Cops working a different beat

Pastoral Messages | July 15, 2021

Three uniformed police officers were at church last night for a couple of hours. No onsite crime was in progress. Nobody was hurt. There was no break-in. These officers were on hand to provide commentary following the showing of a documentary film: Ernie and Joe: Crisis Cops, a film that came our way courtesy of St. Paul’s Mental Health Awareness Team.

Several impressions come to mind from last evening. First, I think of the dedication of these officers in their work as part of the Community Impact Team (CIT) for the Davenport Police Department. While they always have to be available for emergency calls and crises, they focus on community involvement, neighborhood engagement, and relationship building. It’s all part of an effort to strengthen neighborhoods, serve people, and reduce crime in the process. 

My second impression is that everyone present for the documentary witnessed what can happen when a police department like the one featured in the film (San Antonio, Texas) has ample resources for working meaningfully with mentally ill people. Joe and Ernie, the two featured cops, have the luxury of working with a whole department of police colleagues who collaborate daily with mental health professionals. It’s amazing what happens when officers with sensitivity training – a national program called Crisis Intervention Training (C.I.T.) – are entrusted with the cares and burdens of people whose disordered brain besets them with a frightening darkness. Joe and Ernie make clear that it’s their privilege to try and walk someone back from jumping off a highway overpass, not their duty to criminalize an act undeserving of jail.

Third, listening in on the conversation after the film reinforced in my mind the need for local police departments like our own to receive not less funding but rather additional funding for being able to provide non-uniformed officers in neighborhoods alongside teams of professionals who are ready to serve mentally ill populations in helpful ways.  

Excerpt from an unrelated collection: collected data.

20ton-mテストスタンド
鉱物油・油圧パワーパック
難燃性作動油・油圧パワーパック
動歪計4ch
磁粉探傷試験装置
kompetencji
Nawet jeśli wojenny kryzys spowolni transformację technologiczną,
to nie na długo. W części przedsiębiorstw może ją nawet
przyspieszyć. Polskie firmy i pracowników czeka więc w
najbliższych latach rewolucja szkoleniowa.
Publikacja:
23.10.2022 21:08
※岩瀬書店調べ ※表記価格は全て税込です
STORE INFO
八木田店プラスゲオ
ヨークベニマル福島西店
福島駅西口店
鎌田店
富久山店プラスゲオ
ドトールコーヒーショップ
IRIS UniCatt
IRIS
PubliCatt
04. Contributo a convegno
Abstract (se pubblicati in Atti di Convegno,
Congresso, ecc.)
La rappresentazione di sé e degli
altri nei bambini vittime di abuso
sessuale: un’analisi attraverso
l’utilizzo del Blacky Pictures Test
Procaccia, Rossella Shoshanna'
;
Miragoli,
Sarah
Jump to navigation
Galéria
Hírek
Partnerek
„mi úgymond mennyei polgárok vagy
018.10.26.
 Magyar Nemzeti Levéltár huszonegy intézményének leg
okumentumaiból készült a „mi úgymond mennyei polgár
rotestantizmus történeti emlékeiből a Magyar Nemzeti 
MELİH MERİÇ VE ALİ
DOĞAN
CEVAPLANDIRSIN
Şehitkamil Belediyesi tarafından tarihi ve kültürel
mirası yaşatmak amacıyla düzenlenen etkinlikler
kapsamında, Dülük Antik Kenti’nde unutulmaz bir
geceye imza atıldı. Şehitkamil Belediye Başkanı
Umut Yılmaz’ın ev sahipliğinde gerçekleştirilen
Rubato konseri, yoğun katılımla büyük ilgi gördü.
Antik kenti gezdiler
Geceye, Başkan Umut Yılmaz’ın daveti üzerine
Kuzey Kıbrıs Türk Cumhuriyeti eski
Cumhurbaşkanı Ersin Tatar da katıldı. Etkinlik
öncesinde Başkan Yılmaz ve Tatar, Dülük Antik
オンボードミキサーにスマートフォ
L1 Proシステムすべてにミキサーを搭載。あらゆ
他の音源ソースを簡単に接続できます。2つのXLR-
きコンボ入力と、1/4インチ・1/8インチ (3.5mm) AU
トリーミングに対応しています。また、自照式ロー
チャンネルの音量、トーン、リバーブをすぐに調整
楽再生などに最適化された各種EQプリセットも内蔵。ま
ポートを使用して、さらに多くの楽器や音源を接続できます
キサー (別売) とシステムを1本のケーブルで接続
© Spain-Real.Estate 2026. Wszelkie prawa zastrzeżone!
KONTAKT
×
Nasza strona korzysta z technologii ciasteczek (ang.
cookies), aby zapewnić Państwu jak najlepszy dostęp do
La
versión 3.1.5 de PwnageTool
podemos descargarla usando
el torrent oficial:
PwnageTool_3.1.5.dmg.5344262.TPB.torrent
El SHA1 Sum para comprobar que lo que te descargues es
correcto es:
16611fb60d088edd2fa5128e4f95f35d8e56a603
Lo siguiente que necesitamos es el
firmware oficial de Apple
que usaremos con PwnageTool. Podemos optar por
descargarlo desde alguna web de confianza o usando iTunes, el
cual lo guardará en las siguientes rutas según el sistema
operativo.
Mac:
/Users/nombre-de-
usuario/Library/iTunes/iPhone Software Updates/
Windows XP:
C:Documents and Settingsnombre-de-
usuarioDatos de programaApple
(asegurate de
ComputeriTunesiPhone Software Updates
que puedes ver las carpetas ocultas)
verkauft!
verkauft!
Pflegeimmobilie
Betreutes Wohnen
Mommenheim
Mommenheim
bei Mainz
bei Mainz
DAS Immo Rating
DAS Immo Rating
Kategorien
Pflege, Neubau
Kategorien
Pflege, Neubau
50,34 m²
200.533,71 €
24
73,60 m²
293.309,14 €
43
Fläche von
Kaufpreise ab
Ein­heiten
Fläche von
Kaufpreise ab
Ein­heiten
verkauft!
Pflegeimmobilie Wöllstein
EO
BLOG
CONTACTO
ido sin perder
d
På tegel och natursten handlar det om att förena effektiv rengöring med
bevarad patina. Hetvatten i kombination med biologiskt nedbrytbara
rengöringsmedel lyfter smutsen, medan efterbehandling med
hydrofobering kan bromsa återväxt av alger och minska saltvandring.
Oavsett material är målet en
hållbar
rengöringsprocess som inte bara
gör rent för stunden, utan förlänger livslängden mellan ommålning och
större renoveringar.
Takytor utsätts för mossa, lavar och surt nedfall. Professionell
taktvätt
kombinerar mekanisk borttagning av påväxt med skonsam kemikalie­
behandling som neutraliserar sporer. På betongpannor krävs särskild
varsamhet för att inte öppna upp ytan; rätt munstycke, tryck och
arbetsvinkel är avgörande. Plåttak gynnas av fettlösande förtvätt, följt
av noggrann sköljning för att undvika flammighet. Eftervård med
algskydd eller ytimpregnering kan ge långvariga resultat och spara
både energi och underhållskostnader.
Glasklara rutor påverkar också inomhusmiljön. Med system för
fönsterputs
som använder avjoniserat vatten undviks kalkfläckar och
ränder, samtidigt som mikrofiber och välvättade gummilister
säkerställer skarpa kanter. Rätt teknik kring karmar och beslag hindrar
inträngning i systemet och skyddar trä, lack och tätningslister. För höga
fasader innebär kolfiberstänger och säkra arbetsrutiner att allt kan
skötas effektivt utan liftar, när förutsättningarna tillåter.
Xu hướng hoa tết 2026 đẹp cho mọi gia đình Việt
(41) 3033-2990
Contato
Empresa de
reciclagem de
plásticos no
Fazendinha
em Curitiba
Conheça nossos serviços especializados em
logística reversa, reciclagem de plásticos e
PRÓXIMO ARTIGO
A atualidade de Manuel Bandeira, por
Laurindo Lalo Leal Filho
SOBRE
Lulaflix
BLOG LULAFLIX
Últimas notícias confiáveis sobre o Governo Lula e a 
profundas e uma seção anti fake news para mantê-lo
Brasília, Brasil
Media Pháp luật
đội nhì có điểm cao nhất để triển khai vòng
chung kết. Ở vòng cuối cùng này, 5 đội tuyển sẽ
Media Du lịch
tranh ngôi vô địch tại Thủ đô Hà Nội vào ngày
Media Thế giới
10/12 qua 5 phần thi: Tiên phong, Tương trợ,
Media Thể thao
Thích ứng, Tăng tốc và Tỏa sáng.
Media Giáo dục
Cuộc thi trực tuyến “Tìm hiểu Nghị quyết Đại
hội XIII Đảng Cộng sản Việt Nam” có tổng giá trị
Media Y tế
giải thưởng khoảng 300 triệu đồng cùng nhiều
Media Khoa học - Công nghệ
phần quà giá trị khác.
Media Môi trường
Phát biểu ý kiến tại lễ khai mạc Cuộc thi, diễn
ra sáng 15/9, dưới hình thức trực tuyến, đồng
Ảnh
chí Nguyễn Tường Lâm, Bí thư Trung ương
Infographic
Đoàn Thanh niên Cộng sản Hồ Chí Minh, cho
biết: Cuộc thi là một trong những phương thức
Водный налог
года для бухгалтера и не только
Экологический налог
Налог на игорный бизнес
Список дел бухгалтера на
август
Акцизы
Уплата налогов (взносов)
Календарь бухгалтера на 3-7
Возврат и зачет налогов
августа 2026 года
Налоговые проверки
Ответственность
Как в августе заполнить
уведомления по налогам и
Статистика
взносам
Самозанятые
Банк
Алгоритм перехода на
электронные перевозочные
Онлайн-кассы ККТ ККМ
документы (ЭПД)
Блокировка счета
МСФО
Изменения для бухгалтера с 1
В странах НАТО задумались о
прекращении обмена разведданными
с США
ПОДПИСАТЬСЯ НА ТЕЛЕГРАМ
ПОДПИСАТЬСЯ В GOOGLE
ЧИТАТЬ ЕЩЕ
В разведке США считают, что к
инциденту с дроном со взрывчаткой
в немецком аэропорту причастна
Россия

Finally, last evening’s event brought to mind all over again the plight of so many on America’s streets and, frankly, in American churches just like ours – people whose mental pains and burdens so overwhelm that they gradually enter a land of deep despair and isolation. My own brother, who was bright, charismatic, and talented before a paranoid schizophrenic switch flipped in his brain some 40 years ago, lives an unrecognizable life to anyone who knew him in childhood. I think of Jeff on most days. My prayer for him on many of those days is that if he should have an encounter with the police, that that encounter not be one of criminality but of compassionate assistance. 

One can hope. 

-Peter W. Marty, senior pastor

4 Comments on “Cops working a different beat”

  • Marcia Willi

    July 20, 2021 at 1:34 pm

    Disordered brain yep, that’s what its like! That’s @ least what my brain is like @ times,wanting to do something ( activity) and not being able to make yourself leave the confines of your ” comfort zone ” ( read house) in order to participate. Thanks Peter..

  • Lynn Batcher Robinson

    July 16, 2021 at 8:48 am

    C.I.T. is being offered by the Bettendorf Police Department in September. It’s being sponsored in part by funds given in memory of Michael Robinson, a St. Paul member and police chaplain for many years. He would love knowing he was helping make this happen.

  • Sheila Mesick

    July 15, 2021 at 7:33 pm

    I am thankful to all who are willing to step up and say, we can do this differently and better, people can be treated according to their needs. May those who find kinder ways to serve be blessed and supported in their efforts.

  • Linda Cammilleri

    July 15, 2021 at 3:17 pm

    Pastor Marty
    So wished I knew about the film-my bad. Joe also has an older brother who is in a home for mental illness. I am sorry for your anguish also. May God care for all who suffer.